[GIVEN PASSAGE start]

I was wondering if I could have the

egg now instead of in the morning?

You mean now?

Yes.

Don't you think supper'd

be a better idea?

I don't think

I'm entitled to supper.

Entitled.

Is she entitled.

You name it and we'll

wrestle her up quick.

Ernest. Ernest.

Take an order. Now.

Now, I should think you should

have... You should have now, here now,

a little snack of Lobster

Financier? No, no, no. Not at all.

Have you any guinea hen?

Yes.

Breast of guinea hen on

Westphalian ham. Guinea hen.

What I am thinking about. Naturally.

And a little salad

with orange and avocado.

No, no, endive

and beetroot.

And don't forget the

truffles with the guinea hen.

Endive and beetroots? Yes, that's

right, but may I make a suggestion?

A little bottle of 1923 Mums,

don't you think?

No, I do not. I think she

should have George Goulet, 1919.

With guinea hen? Mmm.

You heard me.

And a bomb surprise

for the end.

You are good

and hungry now, yes?

Yes, yes, I am.

Now, Ernest, serve for two

up in the Imperial Soots...

And make it snappy.

Yes, sir.

Please. Take care of it.

Ninth floor. Yes, sir.

Hello. City Desk.

Kill that Leisendorf blessed

event and lead off with,

"What leading

international financier... "

Make that "Flash.

What leading international

"financier has gone pfoof

with his wife

"over a beautiful gal

at the Hotel Louis?"

Take the lady to the

Imperial Soots. Yes, sir.

What was that

young lady's name?

What's the young lady's... Mary Smith.

[GIVEN PASSAGE end]

#### [GIVEN REQUEST]
Render the line "I don't think I'm entitled to supper." from the hotel dialogue in Spanish.

[SOURCE DATA start]

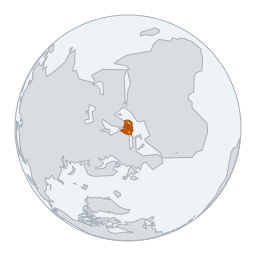 the Earth from above Greece, rotated 218°
{"feature_id": "GRC", "entity_name": "Greece", "entity_type": "country or territory", "adm_level": 0, "iso_a3": "GRC", "parent_name": "Europe", "parent_adm1": "", "projection": "orthographic", "projection_center": [23.941, 38.339], "detail": "fine", "context": "on_globe", "style": "filled", "palette": "amber", "viewbox_px": 256, "rotation_deg": 218, "n_neighbors": 0, "source": "natural_earth", "source_scale": "50m", "svg_char_len": 15035}
<svg xmlns="http://www.w3.org/2000/svg" viewBox="0 0 256 256"><g transform="rotate(218 128 128)"><circle cx="128" cy="128" r="113" fill="#eef3f6" stroke="#a8b0b8"/><path d="M88.1,22.7L88.9,22.4L85.7,23.6L87.5,23.0L91.6,21.5L93.9,20.8L105.7,18.8L119.5,17.2L123.6,16.4L122.9,17.1L130.6,15.7L137.9,16.0L129.8,16.0L129.0,16.3L134.0,16.4L134.3,16.8L136.9,17.2L136.9,17.7L132.1,18.0L131.9,18.4L135.5,18.5L137.7,19.3L132.5,19.1L135.7,20.6L128.3,22.0L114.4,21.9L110.4,24.1L96.2,28.2L97.6,28.7L93.1,30.9L93.0,32.4L90.4,33.0L92.5,33.7L94.9,32.9L96.7,33.0L96.8,33.9L93.5,34.7L93.0,34.4L92.1,35.1L90.4,35.2L91.3,35.6L87.3,36.7L91.5,37.0L88.4,39.1L85.7,39.4L85.8,37.6L79.7,34.8L77.0,35.0L73.1,37.0L66.2,44.3L63.3,45.6L59.5,48.7L61.2,48.6L64.7,46.3L66.9,47.3L71.0,44.6L72.5,44.7L76.8,43.0L76.4,45.3L73.6,48.6L70.0,50.3L68.7,51.9L72.3,52.1L65.7,57.3L61.7,64.7L60.0,66.0L56.4,64.8L55.9,59.8L51.2,59.4L54.5,61.9L50.1,65.5L49.5,67.2L49.8,68.4L51.5,68.0L50.1,69.8L46.4,67.7L47.6,66.0L48.8,66.6L48.6,64.5L46.0,63.6L44.0,65.7L42.3,62.9L40.8,64.6L39.6,65.0L42.1,62.5L37.7,67.1L35.3,66.2L29.3,74.7L35.0,65.6L36.9,62.3L38.7,59.5L37.7,60.8L40.5,57.1L46.1,50.7L52.1,44.7L58.6,39.3L65.5,34.3L72.7,29.9L80.3,26.0L88.1,22.7ZM18.8,100.5L18.5,102.2L17.3,107.3L18.1,104.8L17.3,109.3L17.6,116.6L17.3,117.1L17.3,129.6L19.4,139.3L19.8,144.7L19.4,146.2L20.5,149.3L20.6,150.9L27.0,163.1L31.7,172.1L32.6,177.3L30.6,179.3L33.4,188.5L31.7,186.3L27.7,179.3L24.3,171.9L21.4,164.4L19.1,156.6L17.3,148.7L16.1,140.7L15.5,132.6L15.4,124.5L16.0,116.4L17.1,108.4L18.8,100.5ZM29.0,74.2L27.7,77.2L23.4,88.1L24.3,84.7L25.8,81.2L27.9,76.5L29.0,74.3L29.0,74.2ZM29.4,75.7L30.0,74.2L29.6,75.4L29.4,75.7ZM94.9,20.4L91.7,21.5L87.9,22.8L90.5,21.8L94.9,20.4ZM102.2,18.7L100.8,19.1L98.9,19.3L100.3,19.0L102.2,18.7ZM126.5,15.9L123.9,16.1L126.3,15.9L126.5,15.9ZM137.3,17.1L138.0,17.0L139.1,17.3L137.3,17.1ZM76.8,41.9L76.8,42.4L76.0,42.5L76.8,41.9ZM78.6,40.7L77.7,40.3L78.4,39.7L79.0,39.9L78.6,40.7ZM139.9,18.4L141.4,19.0L139.1,18.4L139.9,18.4ZM79.6,41.3L79.9,38.7L81.2,37.7L84.5,37.7L79.6,41.3ZM141.8,19.4L145.5,21.1L147.3,20.9L144.4,22.6L142.2,20.4L139.0,19.7L141.3,19.8L141.8,19.4ZM95.6,32.3L93.1,33.2L95.0,31.6L95.6,32.3ZM96.4,31.3L100.0,27.0L103.9,26.3L101.9,27.8L106.7,26.5L106.8,28.2L104.2,29.3L101.7,29.4L103.7,30.1L96.4,31.3ZM142.2,23.4L142.4,24.0L141.3,23.5L142.2,23.4ZM97.5,32.9L97.9,32.0L101.2,31.3L101.1,33.0L100.1,32.7L97.5,32.9ZM107.9,25.3L110.4,25.2L111.2,26.6L112.2,26.8L107.2,28.2L107.9,25.3ZM99.4,33.3L100.9,33.9L99.5,35.1L97.4,33.8L99.4,33.3ZM102.2,30.5L103.8,30.3L102.8,30.9L102.2,30.5ZM95.3,39.9L95.6,38.7L97.4,38.2L95.3,39.9ZM101.6,34.1L102.1,33.7L102.8,33.4L103.5,34.1L101.6,34.1ZM108.1,29.1L107.9,29.8L110.2,28.6L110.8,29.7L107.3,30.5L109.1,30.6L109.3,31.0L106.3,31.3L108.1,29.1ZM106.5,33.9L102.3,35.6L101.2,37.9L99.5,38.4L101.6,34.6L106.5,33.9ZM106.6,32.3L106.2,33.4L104.4,33.3L103.6,32.6L106.6,32.3ZM112.6,30.2L112.4,28.3L113.2,28.2L112.6,30.2ZM106.5,34.6L107.5,34.2L106.6,34.8L106.5,34.6ZM111.1,31.5L110.9,30.8L111.8,30.7L111.1,31.5ZM109.7,34.1L108.3,34.5L107.7,34.0L109.7,34.1ZM110.6,32.9L111.8,32.9L108.3,33.5L110.4,32.6L110.6,32.9ZM111.9,31.6L112.4,31.3L111.9,31.9L111.9,31.6ZM112.7,36.0L108.4,36.8L107.1,35.5L111.4,34.9L112.7,36.0ZM62.8,173.8L55.7,156.1L59.1,151.3L59.5,144.1L82.5,125.5L87.5,128.4L105.7,128.2L108.0,129.4L106.0,135.3L119.8,143.6L124.0,138.7L136.4,142.4L144.5,141.6L147.1,130.0L133.8,131.2L131.4,125.7L141.9,120.0L153.5,119.3L152.9,117.2L145.5,113.2L148.0,108.9L142.9,111.6L145.1,113.6L141.9,115.4L139.7,113.8L140.7,112.2L137.2,111.5L133.4,119.6L135.2,122.5L126.0,124.2L128.2,129.3L125.7,131.8L121.2,124.1L121.5,121.2L113.3,112.6L112.1,115.7L119.8,124.2L117.4,123.5L115.9,128.2L115.2,124.0L107.1,114.5L98.7,115.4L88.3,125.6L83.3,125.5L79.1,122.0L82.8,110.4L93.4,112.0L94.8,108.4L92.5,102.2L95.9,103.3L96.3,101.1L100.2,101.5L105.7,97.0L109.7,96.9L111.8,90.4L114.1,89.6L112.2,93.6L113.1,96.5L123.1,96.7L125.0,95.3L125.5,91.2L128.2,91.9L127.4,87.9L133.1,86.2L125.5,85.1L125.9,80.6L129.2,77.3L128.0,75.7L122.5,81.3L121.6,83.7L123.0,86.1L119.2,93.2L115.8,94.3L114.6,86.4L109.6,87.2L110.8,81.1L124.8,69.1L130.7,66.8L140.7,72.0L139.4,74.8L135.2,74.3L139.2,78.7L138.8,76.4L141.1,77.2L142.0,73.5L143.6,73.9L141.7,69.8L143.8,69.9L145.0,72.5L148.2,67.5L152.5,66.8L152.4,65.6L151.1,64.4L157.5,64.6L157.2,63.7L155.0,63.2L152.9,61.1L151.6,57.7L153.9,57.9L154.6,59.2L159.6,62.5L161.3,66.1L162.1,65.9L161.2,62.8L155.1,58.8L153.7,56.6L156.8,58.2L155.6,57.4L155.6,56.5L157.8,55.8L154.5,54.1L151.7,44.2L155.5,42.3L158.6,44.5L159.0,38.8L163.4,37.7L161.3,37.2L160.2,34.5L158.8,34.8L157.7,34.4L154.1,28.3L155.0,27.3L151.1,24.7L150.0,24.6L149.2,25.1L144.4,22.6L147.3,20.9L149.6,21.4L149.9,20.3L155.0,21.6L159.3,22.4L164.6,24.9L167.6,25.5L167.4,25.0L171.2,25.8L180.0,29.4L173.9,28.5L161.0,24.7L166.4,26.3L165.4,26.6L167.5,27.7L171.3,28.9L171.5,28.6L179.0,35.2L188.6,41.3L187.3,38.5L189.2,38.4L198.9,44.3L212.2,58.9L214.9,60.1L217.0,62.3L218.7,65.6L215.8,62.5L215.1,63.2L213.1,61.1L215.0,65.8L212.3,63.0L215.1,68.3L217.1,69.5L216.5,66.2L220.0,72.2L222.9,73.3L226.3,77.9L231.8,91.6L232.7,99.3L233.4,101.3L232.2,101.4L233.0,107.4L237.2,112.9L237.9,115.8L238.1,125.3L237.6,123.4L234.4,123.8L235.5,131.3L238.1,132.7L239.0,137.8L237.8,138.9L236.7,134.7L235.5,134.6L234.6,128.4L231.2,121.6L229.9,126.3L228.8,122.7L223.9,118.5L221.4,125.1L218.2,141.0L219.8,150.6L217.8,156.8L210.5,147.2L206.8,138.8L204.4,141.4L196.6,136.6L183.9,142.1L181.9,140.1L179.6,142.3L174.1,141.5L171.0,137.9L167.7,139.1L176.1,148.5L179.5,147.1L182.1,141.6L183.8,145.2L189.1,146.8L183.9,158.8L164.8,172.9L162.6,165.9L146.4,147.0L146.8,144.5L146.7,144.2L146.5,143.7L145.3,148.0L142.4,144.0L151.4,158.0L153.0,164.2L164.5,173.4L163.5,174.8L167.1,176.3L178.3,170.4L178.4,172.8L173.3,185.3L157.6,202.4L159.5,210.3L158.1,217.0L147.9,222.5L148.5,226.6L143.2,228.6L142.7,230.7L138.3,233.2L131.0,235.3L119.0,235.1L118.4,233.6L112.8,229.7L105.0,218.7L108.3,213.7L107.3,209.0L98.6,197.1L100.5,190.9L98.1,187.8L93.2,187.7L90.4,183.8L87.4,183.1L68.6,180.4L62.8,173.8ZM74.8,136.9L74.2,139.1L74.8,136.9ZM166.1,124.2L172.8,122.8L169.3,116.4L171.6,115.4L169.5,113.7L169.0,116.0L163.9,111.1L166.6,108.2L165.5,105.3L163.1,105.7L159.0,111.8L166.3,118.6L165.0,122.0L166.1,124.2ZM17.7,116.7L17.6,118.6L17.4,117.5L17.7,116.7ZM23.5,86.1L23.0,87.6L22.5,89.2L22.7,88.3L23.5,86.1ZM21.2,98.7L21.0,100.9L20.9,99.5L21.2,98.7ZM22.9,89.8L21.3,97.2L21.1,95.1L22.2,90.5L21.9,92.5L22.9,89.8ZM27.9,77.7L27.4,78.9L27.0,79.5L27.9,77.7ZM29.1,76.6L29.2,76.3L29.8,75.2L29.1,76.6ZM50.4,65.6L50.6,65.9L50.6,67.4L49.8,67.2L50.4,65.6ZM55.1,71.7L52.7,74.5L53.9,72.2L52.3,72.3L53.0,67.9L59.2,66.4L56.3,67.8L55.1,71.7ZM55.6,61.8L54.5,64.6L55.4,61.7L55.6,61.8ZM94.3,89.6L95.7,91.3L94.3,93.6L89.1,94.4L91.2,90.9L94.3,89.6ZM98.0,93.2L98.3,85.5L101.4,85.0L99.6,86.5L101.7,86.9L99.3,89.6L102.2,96.8L101.1,99.4L92.2,99.0L95.7,97.6L94.2,95.9L98.0,93.2ZM93.2,69.4L93.3,66.7L100.0,68.9L99.1,71.1L94.0,71.9L92.0,69.7L93.2,69.4ZM85.3,42.1L85.0,41.5L85.9,41.2L86.9,41.5L85.3,42.1ZM95.3,39.4L88.0,45.0L87.2,44.5L83.9,48.8L80.4,49.0L82.7,46.2L77.6,49.8L78.2,47.3L75.0,50.0L80.4,43.6L80.8,41.7L81.7,43.6L84.8,43.4L86.3,42.7L90.7,39.6L93.1,35.8L96.6,35.1L98.5,35.7L98.4,36.6L96.2,36.6L97.7,37.7L94.4,38.5L95.3,39.4ZM118.0,46.6L115.4,45.8L117.9,49.2L114.7,49.5L115.2,49.9L112.8,51.2L110.9,53.5L109.4,53.3L109.3,54.4L107.7,55.3L107.1,56.7L104.1,56.9L103.1,58.7L102.3,57.8L101.3,60.8L100.7,58.7L98.7,60.0L100.3,61.3L86.0,60.5L80.5,62.2L76.2,64.8L75.8,61.2L79.5,56.6L85.3,52.2L90.7,51.3L89.5,50.0L91.8,49.2L91.8,50.6L93.1,48.0L94.9,47.8L100.1,44.7L100.9,41.5L102.8,40.4L103.4,41.6L104.9,39.7L107.3,41.2L108.7,40.6L112.5,41.5L112.8,44.3L114.4,43.3L117.3,44.2L118.0,46.6ZM113.7,36.3L114.8,39.3L113.6,41.0L107.5,38.7L105.9,39.2L101.9,38.0L103.8,35.6L104.8,36.1L106.1,36.1L105.0,36.8L106.9,36.2L108.3,37.0L110.2,36.7L110.0,37.7L113.7,36.3ZM110.5,127.3L112.3,127.7L115.0,127.6L114.1,130.7L110.5,127.3ZM104.9,120.9L106.5,120.6L106.5,124.7L104.6,124.4L104.9,120.9ZM107.3,117.2L106.5,120.3L105.9,118.4L107.3,117.2ZM113.7,93.2L115.4,92.8L115.6,93.8L114.7,95.2L113.7,93.2ZM124.9,57.8L123.7,56.8L124.1,56.3L123.3,53.3L125.6,53.0L127.1,54.7L124.9,57.8ZM144.9,132.3L142.6,134.7L141.3,133.8L142.4,133.1L144.9,132.3ZM127.6,133.2L131.6,134.5L127.3,134.0L127.6,133.2ZM127.4,56.9L126.7,55.7L128.3,56.3L127.4,56.9ZM127.3,52.6L129.2,53.0L125.8,52.6L127.3,52.6ZM176.6,211.5L168.2,223.5L163.1,224.8L162.5,222.3L165.9,215.5L171.9,212.1L175.0,208.2L176.6,211.5ZM239.0,147.1L238.6,148.9L239.0,146.6L239.5,143.6L239.0,147.1ZM238.9,146.8L237.8,147.5L234.2,141.8L235.6,139.6L238.9,140.1L238.7,141.8L239.4,142.2L238.9,146.8ZM240.3,136.2L240.3,137.0L240.2,133.4L240.3,130.1L240.4,128.5L239.6,113.5L239.7,113.4L240.6,124.8L240.3,136.2ZM220.2,151.2L222.6,155.1L221.3,157.3L220.2,151.2ZM238.2,104.9L239.3,111.2L237.9,103.9L238.2,104.9ZM236.7,98.9L237.2,100.6L236.9,99.9L236.7,98.9ZM234.5,103.9L234.4,106.1L233.8,104.8L233.6,101.3L234.5,103.9ZM229.0,81.9L231.0,85.7L231.7,87.3L230.7,85.8L229.0,81.9ZM146.7,54.1L145.3,58.5L145.8,61.8L148.6,63.8L144.1,63.1L143.2,57.9L146.7,54.1ZM150.8,45.3L148.4,43.8L149.8,43.4L150.6,43.7L150.8,45.3ZM149.1,45.1L145.4,45.4L144.3,44.0L147.4,44.0L149.1,45.1ZM136.4,50.8L135.8,52.1L134.6,51.5L136.4,50.8ZM237.7,102.4L237.2,100.3L236.9,99.3L237.7,102.4ZM236.2,96.8L236.6,98.9L234.1,92.1L233.7,90.4L235.8,96.1L236.2,96.8L236.2,96.8ZM217.6,61.1L216.2,59.7L215.2,58.0L216.4,59.4L217.6,61.1ZM210.6,51.8L214.5,57.1L217.4,61.7L217.7,61.6L220.4,65.2L218.7,63.9L214.9,58.5L213.2,55.6L210.6,52.9L207.9,49.7L204.9,47.3L203.0,45.4L205.1,46.8L210.6,51.8ZM203.7,46.5L197.6,41.9L196.7,40.2L197.9,40.8L201.0,43.5L201.3,44.3L203.7,46.5ZM195.9,40.4L196.1,41.2L187.6,37.7L185.6,36.6L191.6,37.9L192.1,38.8L194.3,40.0L195.9,40.4ZM143.5,23.9L142.5,24.0L143.0,23.6L143.5,23.9ZM157.0,34.6L155.6,34.0L156.3,33.4L157.0,34.6ZM152.2,32.0L152.4,33.1L151.2,31.9L152.2,32.0ZM153.1,35.5L152.0,33.4L154.4,35.6L153.1,35.5Z" fill="#d9dde1" stroke="#a8b0b8" stroke-width="1"/><path d="M131.3,121.3L131.9,121.5L132.0,121.9L131.9,122.0L131.5,122.3L131.6,122.7L131.2,123.2L131.1,123.3L130.8,123.0L129.9,122.9L129.7,122.8L129.3,123.0L128.8,122.9L128.2,123.3L127.7,123.3L127.9,123.7L127.8,123.8L128.1,123.9L128.4,124.1L128.6,124.4L128.3,124.2L128.0,124.0L127.7,124.1L128.0,124.5L128.0,124.8L127.8,124.7L127.6,124.3L127.2,124.2L127.2,124.3L127.2,124.5L127.6,124.8L127.2,124.8L127.1,124.6L127.1,124.3L126.4,123.9L126.5,123.6L126.0,123.7L126.1,124.0L125.9,124.5L126.0,124.6L126.3,125.1L126.5,125.6L126.9,126.0L127.1,126.4L126.8,126.5L126.7,126.4L126.8,126.2L126.6,126.0L126.4,126.1L126.4,126.4L126.5,126.6L126.3,126.9L125.9,126.9L126.6,127.2L126.8,127.3L127.1,127.6L127.4,127.7L127.6,128.0L128.0,128.1L128.1,128.4L128.2,129.2L128.0,129.3L127.4,128.6L126.8,128.7L126.6,128.9L126.8,129.1L126.8,129.4L127.2,129.5L127.3,129.8L126.8,130.0L126.7,129.9L126.6,129.7L126.2,129.5L126.2,129.8L126.3,130.1L126.6,130.9L126.6,131.3L126.8,131.7L126.5,131.6L126.2,131.0L125.9,131.1L125.7,131.5L125.5,131.2L125.1,130.5L124.9,130.6L124.8,131.0L124.5,130.9L124.3,130.4L124.3,130.2L124.5,130.0L124.5,129.8L124.3,129.5L123.9,129.3L123.9,129.1L123.6,128.8L123.9,128.6L124.1,128.2L124.5,128.3L124.7,128.0L124.9,128.0L126.4,128.7L126.7,128.5L126.8,128.4L126.7,128.3L126.3,128.2L125.7,127.8L125.0,127.8L124.2,128.0L124.0,127.7L123.9,127.9L123.7,127.9L123.5,127.3L123.3,127.1L123.2,127.0L123.1,126.9L123.3,126.7L123.7,126.8L123.7,126.6L123.2,126.6L122.7,126.1L122.5,125.9L122.3,125.5L122.0,125.2L122.2,125.3L122.4,125.3L122.5,125.0L122.5,124.7L123.1,124.4L123.3,123.8L123.5,123.7L123.7,123.4L123.6,123.1L124.1,123.0L124.2,122.9L124.5,123.0L124.8,122.8L125.1,122.5L125.4,122.4L125.9,122.5L126.2,122.4L126.3,122.1L126.8,122.1L127.0,122.0L127.5,122.0L128.1,121.9L128.2,121.7L128.8,121.7L129.0,121.9L129.2,122.1L129.3,122.0L129.6,122.0L129.9,122.3L130.7,122.1L130.9,122.1L131.2,122.0L131.2,121.7L131.1,121.4L131.3,121.3ZM127.8,133.5L128.1,133.5L128.2,133.4L128.4,133.4L128.4,133.5L128.5,133.6L128.5,133.8L129.3,133.7L129.7,133.7L129.9,133.9L130.5,133.9L130.9,133.8L130.9,134.3L131.0,134.3L131.4,134.1L131.6,134.1L131.8,133.9L131.7,134.4L131.6,134.5L131.0,134.5L129.4,134.7L129.2,134.4L128.8,134.2L127.4,134.1L127.4,133.7L127.5,133.4L127.6,133.6L127.7,133.3L127.8,133.5ZM127.0,126.6L127.4,127.1L127.9,127.3L128.3,127.4L128.4,127.6L128.4,127.8L128.5,128.2L128.6,128.3L129.0,128.4L129.0,128.6L128.9,128.7L128.6,128.6L128.4,128.4L128.2,127.9L127.7,127.9L127.5,127.6L126.9,127.1L126.6,126.9L126.5,127.0L126.4,126.9L127.0,126.6L127.0,126.6ZM131.8,126.0L131.7,126.1L132.0,126.4L132.0,126.6L131.9,126.5L132.0,126.7L131.7,126.7L131.4,126.6L131.6,126.3L131.4,126.3L131.3,126.5L131.0,126.4L130.9,126.3L131.0,126.1L131.3,126.1L131.4,125.9L131.7,125.9L131.8,126.0ZM134.2,132.6L134.1,132.3L134.0,132.1L134.3,131.8L134.8,131.6L134.7,132.0L134.6,132.3L134.4,132.4L134.2,132.6ZM131.4,128.0L131.2,128.3L131.0,128.2L131.2,127.9L130.9,127.6L131.2,127.4L131.4,127.6L131.4,128.0ZM122.8,127.6L122.9,128.0L123.0,128.1L123.1,128.3L122.8,128.3L122.7,128.4L122.6,128.1L122.6,127.9L122.8,127.6ZM122.1,125.7L122.2,125.8L121.8,125.7L121.5,125.0L121.8,125.0L122.0,125.1L121.8,125.3L122.0,125.6L122.1,125.7ZM130.3,124.6L130.1,125.1L130.0,124.9L129.9,125.1L129.7,125.0L129.7,124.7L129.9,124.7L130.0,124.8L130.3,124.6ZM132.5,129.0L132.8,129.0L132.5,129.3L132.1,129.2L132.5,129.0ZM129.2,123.5L128.9,123.5L128.9,123.4L129.0,123.2L129.3,123.3L129.2,123.5ZM123.3,129.0L123.1,129.2L122.8,128.9L123.0,128.7L123.1,128.9L123.3,129.0ZM130.5,130.7L130.4,130.8L130.2,130.5L130.5,130.2L130.6,130.3L130.5,130.7ZM129.6,129.1L129.6,129.3L129.2,128.9L129.2,128.7L129.3,128.7L129.4,128.8L129.6,128.8L129.6,129.1ZM133.3,133.5L133.1,133.7L133.0,133.3L133.1,133.0L133.1,132.9L133.1,133.2L133.3,133.5ZM123.0,127.3L122.8,127.4L122.9,127.1L123.0,126.9L123.0,127.3ZM126.7,132.1L126.6,132.3L126.4,132.2L126.4,131.8L126.7,132.1ZM133.4,130.8L132.7,131.1L133.1,130.7L133.4,130.8ZM131.5,129.5L131.2,129.6L131.3,129.3L131.7,129.3L131.5,129.5ZM130.1,130.5L129.8,130.6L129.9,130.4L130.0,130.3L130.1,130.5ZM130.0,129.4L130.0,129.6L129.9,129.5L129.6,129.3L130.0,129.4ZM129.1,127.1L128.9,127.1L129.0,127.0L128.8,126.9L128.8,126.7L129.0,126.8L129.1,127.1ZM130.6,123.9L130.4,123.9L130.4,123.7L130.6,123.9ZM128.9,131.1L128.9,131.3L128.6,131.3L128.7,131.1L128.8,131.2L128.9,131.1ZM131.0,131.0L130.8,131.0L131.2,130.7L131.3,130.8L131.0,131.0ZM128.7,129.4L128.5,129.6L128.5,129.4L128.7,129.4ZM130.3,129.8L130.1,129.8L130.1,129.7L130.4,129.7L130.3,129.8ZM132.0,131.4L131.8,131.5L131.7,131.5L131.7,131.4L131.8,131.4L132.0,131.4ZM132.8,130.6L132.7,130.7L132.6,130.4L132.9,130.5L132.8,130.6ZM128.8,129.8L128.7,130.0L128.7,129.9L128.8,129.7L128.8,129.8ZM123.1,127.9L123.0,128.0L122.9,127.6L123.0,127.7L123.1,127.9ZM130.3,131.2L130.2,131.3L130.1,131.1L130.3,131.2ZM127.8,126.5L127.7,126.5L127.5,126.3L127.8,126.5ZM127.4,128.8L127.2,128.8L127.3,128.7L127.4,128.8ZM130.4,131.8L130.3,131.6L130.4,131.8ZM129.2,130.8L129.2,130.7L129.3,130.7L129.2,130.8ZM134.2,131.2L134.2,131.4L134.2,131.2ZM128.0,126.2L127.8,126.4L128.0,126.2ZM129.6,129.7L129.6,129.9L129.5,129.6L129.6,129.7Z" fill="#f59e0b" stroke="#b45309" stroke-width="1.5"/></g></svg>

[SOURCE DATA end]

#### [THE COMPLETED TASK]
No creo que tenga derecho a la cena.